- **Set task 1**: What does the excerpt on HTTP header encoding say newly defined header fields should limit their field values to?

==== Excerpt provided ====

Also note the comment in Section 3.2.4:

Historically, HTTP has allowed field content with text in the ISO-8859-1 charset [ISO-8859-1], supporting other charsets only through use of [RFC2047] encoding. In practice, most HTTP header field values use only a subset of the US-ASCII charset [USASCII]. Newly defined header fields SHOULD limit their field values to US-ASCII octets. A recipient SHOULD treat other octets in field content (obs-text) as opaque data.

Also, from Appendix A.2:

Non-US-ASCII content in header fields ... has been obsoleted and made opaque

For backwards compatibility, header fields are generally always supposed to be treated as ISO-8859-1 but anything outside of the VCHAR (visible US-ASCII) range is obsolete and treated as "opaque". Unfortunately the spec doesn't actually define what "opaque" means in this case. I assume that means the bytes are intended to be uninterpreted (meaning we're not supposed to decode them as UTF-8).

In other words, a header value must contain only bytes in the x20-xFF range, and should ONLY decode bytes x20-x7E while leaving bytes x80-xFF as "raw bytes". This range, of course, does happen to allow for valid UTF8 byte sequences. Interpretation of those, however, is considered "unspecified".

ChALkeR commented 8 years ago

The original testcase should be fixed in recent versions on all supported Node.js branches, it just throws errors now, as it should.

Any reason for keeping this open?

ChALkeR commented 8 years ago

I'm going to close this. Everyone, leave a comment here if you disagree and want this reopened for some reason.

The behaviour is consistent now. https://github.com/nodejs/node/issues/1693#issuecomment-101726168 — this «workaround» no longer works, because it shouldn't. Proper usage looks like this: https://github.com/nodejs/node/issues/1693#issuecomment-101659204 (or just use querystring).

https://github.com/nodejs/node/issues/1693#issuecomment-136427052 is also fixed.

==== Data to process ====

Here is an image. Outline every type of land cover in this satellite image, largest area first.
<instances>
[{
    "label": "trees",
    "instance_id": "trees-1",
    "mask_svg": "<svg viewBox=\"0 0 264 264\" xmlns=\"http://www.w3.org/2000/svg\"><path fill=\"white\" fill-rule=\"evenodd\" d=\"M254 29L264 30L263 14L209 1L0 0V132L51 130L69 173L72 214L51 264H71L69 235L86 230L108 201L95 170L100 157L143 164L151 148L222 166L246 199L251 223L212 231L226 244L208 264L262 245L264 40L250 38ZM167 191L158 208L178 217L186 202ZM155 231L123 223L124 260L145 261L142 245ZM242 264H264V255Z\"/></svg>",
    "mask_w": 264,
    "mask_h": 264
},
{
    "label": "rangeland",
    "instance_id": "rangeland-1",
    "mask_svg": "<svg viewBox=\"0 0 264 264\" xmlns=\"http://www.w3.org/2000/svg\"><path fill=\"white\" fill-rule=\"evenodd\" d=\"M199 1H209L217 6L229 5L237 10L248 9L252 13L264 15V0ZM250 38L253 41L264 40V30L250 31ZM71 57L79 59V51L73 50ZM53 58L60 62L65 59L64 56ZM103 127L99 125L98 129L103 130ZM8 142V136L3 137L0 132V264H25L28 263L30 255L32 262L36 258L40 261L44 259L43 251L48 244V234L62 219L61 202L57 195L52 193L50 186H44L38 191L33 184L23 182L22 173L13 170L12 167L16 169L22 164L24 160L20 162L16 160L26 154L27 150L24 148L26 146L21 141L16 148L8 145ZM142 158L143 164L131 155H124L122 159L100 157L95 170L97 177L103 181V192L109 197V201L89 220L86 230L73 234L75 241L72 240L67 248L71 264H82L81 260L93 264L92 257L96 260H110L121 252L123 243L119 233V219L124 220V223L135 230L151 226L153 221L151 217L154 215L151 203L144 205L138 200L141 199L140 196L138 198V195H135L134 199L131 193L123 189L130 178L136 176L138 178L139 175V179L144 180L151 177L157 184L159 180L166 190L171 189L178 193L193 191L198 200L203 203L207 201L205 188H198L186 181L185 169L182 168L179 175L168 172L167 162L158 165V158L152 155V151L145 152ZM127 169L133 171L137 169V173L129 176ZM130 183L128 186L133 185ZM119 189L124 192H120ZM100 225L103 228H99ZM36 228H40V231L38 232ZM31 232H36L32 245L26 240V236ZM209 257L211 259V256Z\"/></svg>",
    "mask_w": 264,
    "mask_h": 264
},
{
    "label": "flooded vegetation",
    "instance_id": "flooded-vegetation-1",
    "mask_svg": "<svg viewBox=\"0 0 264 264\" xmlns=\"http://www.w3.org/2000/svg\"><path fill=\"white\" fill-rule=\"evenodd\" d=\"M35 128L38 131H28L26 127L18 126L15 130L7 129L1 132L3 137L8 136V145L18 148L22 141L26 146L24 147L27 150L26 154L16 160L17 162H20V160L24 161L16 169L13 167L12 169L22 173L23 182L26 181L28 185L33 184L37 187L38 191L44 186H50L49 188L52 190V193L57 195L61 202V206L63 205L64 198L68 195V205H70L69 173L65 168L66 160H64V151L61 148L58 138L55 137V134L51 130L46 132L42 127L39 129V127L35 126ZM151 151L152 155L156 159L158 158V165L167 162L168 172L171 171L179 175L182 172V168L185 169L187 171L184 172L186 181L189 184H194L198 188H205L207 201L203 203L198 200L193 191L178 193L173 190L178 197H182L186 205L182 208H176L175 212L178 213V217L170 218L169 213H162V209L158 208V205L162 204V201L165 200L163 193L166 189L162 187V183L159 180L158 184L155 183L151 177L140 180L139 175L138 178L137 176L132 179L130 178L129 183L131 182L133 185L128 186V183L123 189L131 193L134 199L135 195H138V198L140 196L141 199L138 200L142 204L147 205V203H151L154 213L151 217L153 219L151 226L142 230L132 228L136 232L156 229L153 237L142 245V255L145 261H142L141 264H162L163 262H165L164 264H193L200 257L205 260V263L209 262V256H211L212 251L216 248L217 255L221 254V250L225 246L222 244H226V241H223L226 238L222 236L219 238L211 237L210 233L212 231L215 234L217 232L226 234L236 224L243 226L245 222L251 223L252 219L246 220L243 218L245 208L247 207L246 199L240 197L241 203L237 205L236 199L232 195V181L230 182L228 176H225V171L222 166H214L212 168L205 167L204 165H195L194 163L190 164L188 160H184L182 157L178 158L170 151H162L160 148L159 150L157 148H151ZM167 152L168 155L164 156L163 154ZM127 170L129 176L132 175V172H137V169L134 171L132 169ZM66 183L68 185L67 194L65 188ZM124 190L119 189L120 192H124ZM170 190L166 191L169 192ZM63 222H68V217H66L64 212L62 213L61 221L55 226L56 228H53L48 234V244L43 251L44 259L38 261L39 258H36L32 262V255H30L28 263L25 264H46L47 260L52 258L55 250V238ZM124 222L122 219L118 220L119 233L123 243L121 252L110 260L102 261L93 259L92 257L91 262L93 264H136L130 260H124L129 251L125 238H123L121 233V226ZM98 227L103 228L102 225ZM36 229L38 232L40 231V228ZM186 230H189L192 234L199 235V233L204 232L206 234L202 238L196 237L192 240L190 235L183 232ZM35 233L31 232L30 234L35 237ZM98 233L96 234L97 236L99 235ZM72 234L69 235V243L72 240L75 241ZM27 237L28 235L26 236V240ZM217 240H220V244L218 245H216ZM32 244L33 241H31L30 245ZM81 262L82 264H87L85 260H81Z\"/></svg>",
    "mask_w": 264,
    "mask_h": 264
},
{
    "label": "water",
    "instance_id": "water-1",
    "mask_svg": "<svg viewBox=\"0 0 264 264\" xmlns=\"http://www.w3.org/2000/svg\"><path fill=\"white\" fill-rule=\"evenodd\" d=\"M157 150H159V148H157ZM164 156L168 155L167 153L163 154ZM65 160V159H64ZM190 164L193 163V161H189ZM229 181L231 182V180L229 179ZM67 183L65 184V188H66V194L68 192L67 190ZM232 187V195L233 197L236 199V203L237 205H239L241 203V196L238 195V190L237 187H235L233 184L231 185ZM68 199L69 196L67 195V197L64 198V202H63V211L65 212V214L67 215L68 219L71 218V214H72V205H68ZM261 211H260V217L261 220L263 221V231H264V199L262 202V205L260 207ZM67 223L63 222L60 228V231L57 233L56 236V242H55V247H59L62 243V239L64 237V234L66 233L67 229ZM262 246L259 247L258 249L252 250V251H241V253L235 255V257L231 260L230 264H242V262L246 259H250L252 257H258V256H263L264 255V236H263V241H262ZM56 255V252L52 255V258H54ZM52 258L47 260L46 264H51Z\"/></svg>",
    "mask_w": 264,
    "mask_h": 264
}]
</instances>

====

- **Set task 2**: Edit the entries from their start down to the line containing "1H209L217 6L229 5L237", replacing "rangeland" with "grassland" and keeping everything else unchanged. Return only those lines.

- **Answer 1**: US-ASCII octets.

- **Answer 2**:
Here is an image. Outline every type of land cover in this satellite image, largest area first.
<instances>
[{
    "label": "trees",
    "instance_id": "trees-1",
    "mask_svg": "<svg viewBox=\"0 0 264 264\" xmlns=\"http://www.w3.org/2000/svg\"><path fill=\"white\" fill-rule=\"evenodd\" d=\"M254 29L264 30L263 14L209 1L0 0V132L51 130L69 173L72 214L51 264H71L69 235L86 230L108 201L95 170L100 157L143 164L151 148L222 166L246 199L251 223L212 231L226 244L208 264L262 245L264 40L250 38ZM167 191L158 208L178 217L186 202ZM155 231L123 223L124 260L145 261L142 245ZM242 264H264V255Z\"/></svg>",
    "mask_w": 264,
    "mask_h": 264
},
{
    "label": "grassland",
    "instance_id": "grassland-1",
    "mask_svg": "<svg viewBox=\"0 0 264 264\" xmlns=\"http://www.w3.org/2000/svg\"><path fill=\"white\" fill-rule=\"evenodd\" d=\"M199 1H209L217 6L229 5L237 10L248 9L252 13L264 15V0ZM250 38L253 41L264 40V30L250 31ZM71 57L79 59V51L73 50ZM53 58L60 62L65 59L64 56ZM103 127L99 125L98 129L103 130ZM8 142V136L3 137L0 132V264H25L28 263L30 255L32 262L36 258L40 261L44 259L43 251L48 244V234L62 219L61 202L57 195L52 193L50 186H44L38 191L33 184L23 182L22 173L13 170L12 167L16 169L22 164L24 160L20 162L16 160L26 154L27 150L24 148L26 146L21 141L16 148L8 145ZM142 158L143 164L131 155H124L122 159L100 157L95 170L97 177L103 181V192L109 197V201L89 220L86 230L73 234L75 241L72 240L67 248L71 264H82L81 260L93 264L92 257L96 260H110L121 252L123 243L119 233V219L124 220V223L135 230L151 226L153 221L151 217L154 215L151 203L144 205L138 200L141 199L140 196L138 198V195H135L134 199L131 193L123 189L130 178L136 176L138 178L139 175V179L144 180L151 177L157 184L159 180L166 190L171 189L178 193L193 191L198 200L203 203L207 201L205 188H198L186 181L185 169L182 168L179 175L168 172L167 162L158 165V158L152 155V151L145 152ZM127 169L133 171L137 169V173L129 176ZM130 183L128 186L133 185ZM119 189L124 192H120ZM100 225L103 228H99ZM36 228H40V231L38 232ZM31 232H36L32 245L26 240V236ZM209 257L211 259V256Z\"/></svg>",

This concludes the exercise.